## Document passage
Murphy encourages today’s higher education leaders to think about the ripple-effect they wish to have because it’s not about “where your pebble drops, but where the ripple goes when it reaches the shore – what is it that you’re changing in the world?”
Microsoft: Building a secure foundation to drive NASCAR
Microsoft is a key partner of The National Association for Stock Car Auto Racing (NASCAR) and together they are driving ahead to create an inclusive and immersive new fan experience (FX).
These long-term partners have not only navigated the challenges posed by the COVID-19 pandemic with the use of Microsoft Teams and Microsoft 365, but are now looking to a future packed with virtual events to enhance the FX, well beyond NASCAR’S famous Daytona racetrack.
“Together, we've created a secure environment that's allowed for collaboration, but the future is all about the fans”, said Melinda Cook, General Manager for Microsoft South USA Commercial Business, who cited a culture of transparency, passion, adaptiveness, and a growth mindset as to why this alignment is so successful.”
“We've partnered to create a fluid, immersive experience for the users that is supported by a secure foundation with Microsoft in the background. We are focused on empowering and enabling customers and businesses, like NASCAR, to reach their full potential. We do this with our cloud platform which provides data insights and security.”

## Questions
1 – In the excerpt about Microsoft and NASCAR, what is Melinda Cook's job title?
2 – Transcribe the part of the excerpt about Microsoft and NASCAR that opens with the words containing "These long-term partners" and closes with "famous Daytona racetrack.".
3 – Pick up the excerpt about Microsoft and NASCAR after its final sentence and continue writing it.

## Records

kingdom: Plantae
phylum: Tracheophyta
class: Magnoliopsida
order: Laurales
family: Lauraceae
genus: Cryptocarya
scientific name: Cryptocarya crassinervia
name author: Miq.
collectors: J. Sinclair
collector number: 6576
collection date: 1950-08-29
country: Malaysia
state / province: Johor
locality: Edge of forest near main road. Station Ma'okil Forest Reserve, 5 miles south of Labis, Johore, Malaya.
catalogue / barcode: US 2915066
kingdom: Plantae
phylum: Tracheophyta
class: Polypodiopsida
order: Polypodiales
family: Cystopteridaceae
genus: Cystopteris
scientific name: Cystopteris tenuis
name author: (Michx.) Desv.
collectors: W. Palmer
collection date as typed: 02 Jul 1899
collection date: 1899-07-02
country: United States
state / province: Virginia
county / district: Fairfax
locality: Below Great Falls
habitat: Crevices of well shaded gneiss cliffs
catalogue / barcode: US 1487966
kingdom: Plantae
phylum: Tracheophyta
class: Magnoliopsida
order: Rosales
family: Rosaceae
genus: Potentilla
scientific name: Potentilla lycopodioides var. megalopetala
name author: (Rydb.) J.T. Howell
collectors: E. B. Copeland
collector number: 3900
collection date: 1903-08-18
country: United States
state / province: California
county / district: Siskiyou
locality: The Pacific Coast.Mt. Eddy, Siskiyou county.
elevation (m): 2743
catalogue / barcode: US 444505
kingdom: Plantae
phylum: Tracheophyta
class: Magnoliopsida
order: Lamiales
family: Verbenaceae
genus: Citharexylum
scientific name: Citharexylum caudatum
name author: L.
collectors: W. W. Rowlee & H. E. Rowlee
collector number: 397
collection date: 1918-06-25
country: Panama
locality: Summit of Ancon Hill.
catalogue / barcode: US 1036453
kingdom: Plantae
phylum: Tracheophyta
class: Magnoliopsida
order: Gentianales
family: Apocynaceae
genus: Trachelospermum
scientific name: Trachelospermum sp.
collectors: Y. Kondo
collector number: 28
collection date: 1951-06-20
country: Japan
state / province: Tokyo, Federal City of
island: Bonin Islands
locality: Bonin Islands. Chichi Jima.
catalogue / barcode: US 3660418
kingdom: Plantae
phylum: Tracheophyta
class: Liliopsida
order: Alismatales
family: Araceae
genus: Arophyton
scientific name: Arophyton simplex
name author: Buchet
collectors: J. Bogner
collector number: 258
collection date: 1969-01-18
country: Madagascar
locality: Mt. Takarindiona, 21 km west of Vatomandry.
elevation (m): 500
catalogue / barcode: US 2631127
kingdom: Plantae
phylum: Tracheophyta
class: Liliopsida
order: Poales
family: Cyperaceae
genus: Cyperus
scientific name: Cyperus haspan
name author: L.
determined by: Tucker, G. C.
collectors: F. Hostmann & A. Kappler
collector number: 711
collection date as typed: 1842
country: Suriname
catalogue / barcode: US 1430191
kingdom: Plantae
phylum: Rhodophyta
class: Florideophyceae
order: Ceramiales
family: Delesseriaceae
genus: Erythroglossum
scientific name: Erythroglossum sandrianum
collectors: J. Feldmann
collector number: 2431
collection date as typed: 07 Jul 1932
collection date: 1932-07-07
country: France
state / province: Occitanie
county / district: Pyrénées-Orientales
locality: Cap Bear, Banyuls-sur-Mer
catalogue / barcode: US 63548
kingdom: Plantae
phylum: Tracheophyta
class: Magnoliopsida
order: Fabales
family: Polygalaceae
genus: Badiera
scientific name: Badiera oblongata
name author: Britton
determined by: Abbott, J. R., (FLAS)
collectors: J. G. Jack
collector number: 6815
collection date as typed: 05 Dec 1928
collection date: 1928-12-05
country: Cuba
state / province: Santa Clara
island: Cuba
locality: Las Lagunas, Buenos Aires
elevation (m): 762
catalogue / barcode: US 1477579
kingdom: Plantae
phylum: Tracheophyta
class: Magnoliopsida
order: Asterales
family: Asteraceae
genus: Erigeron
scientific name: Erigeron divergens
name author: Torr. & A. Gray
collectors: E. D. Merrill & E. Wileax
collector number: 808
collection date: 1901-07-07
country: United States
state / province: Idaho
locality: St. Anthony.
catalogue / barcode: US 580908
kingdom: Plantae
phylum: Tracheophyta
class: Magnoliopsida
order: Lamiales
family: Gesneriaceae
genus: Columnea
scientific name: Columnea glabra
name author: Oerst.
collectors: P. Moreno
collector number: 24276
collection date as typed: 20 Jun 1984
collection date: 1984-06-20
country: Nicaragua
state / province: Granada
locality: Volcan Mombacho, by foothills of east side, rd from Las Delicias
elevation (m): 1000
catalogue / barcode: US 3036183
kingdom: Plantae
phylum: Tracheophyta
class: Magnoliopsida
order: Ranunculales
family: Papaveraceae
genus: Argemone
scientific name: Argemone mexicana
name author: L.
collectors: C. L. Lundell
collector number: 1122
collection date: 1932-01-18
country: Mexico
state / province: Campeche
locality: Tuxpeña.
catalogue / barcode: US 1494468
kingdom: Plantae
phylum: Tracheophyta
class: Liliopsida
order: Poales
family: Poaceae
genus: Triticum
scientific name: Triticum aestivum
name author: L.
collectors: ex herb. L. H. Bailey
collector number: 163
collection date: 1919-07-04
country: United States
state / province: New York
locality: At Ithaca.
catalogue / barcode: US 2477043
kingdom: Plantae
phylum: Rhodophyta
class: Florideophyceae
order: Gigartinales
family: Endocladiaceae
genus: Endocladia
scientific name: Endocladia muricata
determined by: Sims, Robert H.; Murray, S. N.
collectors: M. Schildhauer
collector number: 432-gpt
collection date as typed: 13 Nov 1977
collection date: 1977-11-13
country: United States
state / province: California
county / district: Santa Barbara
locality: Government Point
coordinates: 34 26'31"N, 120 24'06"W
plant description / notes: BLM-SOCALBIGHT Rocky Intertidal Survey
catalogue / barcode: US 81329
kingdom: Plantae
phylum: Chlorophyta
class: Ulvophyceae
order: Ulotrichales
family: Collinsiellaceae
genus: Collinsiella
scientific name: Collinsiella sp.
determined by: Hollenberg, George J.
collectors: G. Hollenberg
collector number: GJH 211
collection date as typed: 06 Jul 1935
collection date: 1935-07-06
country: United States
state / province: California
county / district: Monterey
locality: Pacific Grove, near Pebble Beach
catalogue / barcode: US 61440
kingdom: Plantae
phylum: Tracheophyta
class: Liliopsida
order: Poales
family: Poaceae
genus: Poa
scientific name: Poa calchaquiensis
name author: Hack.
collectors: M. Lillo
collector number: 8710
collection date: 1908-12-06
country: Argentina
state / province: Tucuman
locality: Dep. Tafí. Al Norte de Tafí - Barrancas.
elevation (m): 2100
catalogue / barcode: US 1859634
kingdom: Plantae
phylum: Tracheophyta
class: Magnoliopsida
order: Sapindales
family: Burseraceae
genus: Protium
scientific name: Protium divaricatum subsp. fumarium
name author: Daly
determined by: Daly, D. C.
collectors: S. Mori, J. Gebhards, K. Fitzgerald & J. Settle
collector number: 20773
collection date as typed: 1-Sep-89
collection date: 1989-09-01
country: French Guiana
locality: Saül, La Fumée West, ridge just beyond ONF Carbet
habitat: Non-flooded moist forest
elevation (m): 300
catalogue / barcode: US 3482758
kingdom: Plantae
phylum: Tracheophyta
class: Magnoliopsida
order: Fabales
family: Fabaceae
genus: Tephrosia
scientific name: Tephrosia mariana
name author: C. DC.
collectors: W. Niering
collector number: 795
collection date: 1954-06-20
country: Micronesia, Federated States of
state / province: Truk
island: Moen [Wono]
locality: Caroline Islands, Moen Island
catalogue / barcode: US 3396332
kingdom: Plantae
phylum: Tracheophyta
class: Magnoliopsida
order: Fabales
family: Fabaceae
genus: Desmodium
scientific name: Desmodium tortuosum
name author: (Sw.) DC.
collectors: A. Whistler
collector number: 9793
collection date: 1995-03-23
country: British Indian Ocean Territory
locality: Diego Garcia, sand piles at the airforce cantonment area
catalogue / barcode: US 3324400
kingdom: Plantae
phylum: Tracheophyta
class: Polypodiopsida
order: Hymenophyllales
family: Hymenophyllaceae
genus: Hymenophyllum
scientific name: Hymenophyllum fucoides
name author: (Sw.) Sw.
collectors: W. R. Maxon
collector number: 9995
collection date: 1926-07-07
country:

## Answers to the exercise
1 – General Manager for Microsoft South USA Commercial Business

2 –
These long-term partners have not only navigated the challenges posed by the COVID-19 pandemic with the use of Microsoft Teams and Microsoft 365, but are now looking to a future packed with virtual events to enhance the FX, well beyond NASCAR’S famous Daytona racetrack.

3 –
“Our cloud environment allows NASCAR to move forward with their digital transformation journey while we are in the background,” said Cook who highlights that Microsoft is helping NASCAR
- Empower employees productivity and collaboration
- Improve fan engagement and experience
- Improve environment security and IT productivity
- Improve racing operations
Microsoft Teams, which is part of the Microsoft 365 suite, enabled employees to work remotely, while staying productive, during the pandemic. “This allowed people to provide the same level of productivity with the use of video conference and instant messaging to collaborate on documents. Increased automation also allows the pit crews, IT, and the business to focus on safety, racing operations, and on the fan experience,” said Cook.
“We have started to innovate to create a more inclusive fanbase, this includes using Xbox to give people the experience of being a virtual racer or even leveraging some of the tools in Microsoft Teams to have a virtual ride along experience.”
“These environments are how we create a more inclusive and immersive experience for the fans. We're working on a virtual fan wall which allows people from new locations to participate in these events,” said Cook, who pointed out Microsoft was also helping bring legacy experiences alive from NASCAR’s archives.
“At Microsoft we can take it one level further by letting fans know what it's like to see the pit crew experience, the data and all the behind-the-scenes action. We will continue to improve automation with machine learning and artificial intelligence, from marketing to IT operations to finance to racing operations,” said Cook.
Christine Stoffel-Moffett, Vice President of Enterprise Technology at NASCAR, said: “Microsoft is one of our key partners. They have been instrumental in helping the NASCAR enterprise technology team re-architect our Microsoft systems to ensure an advanced level of security across our environment, contribute to our business outcomes, and focus on fan experience.”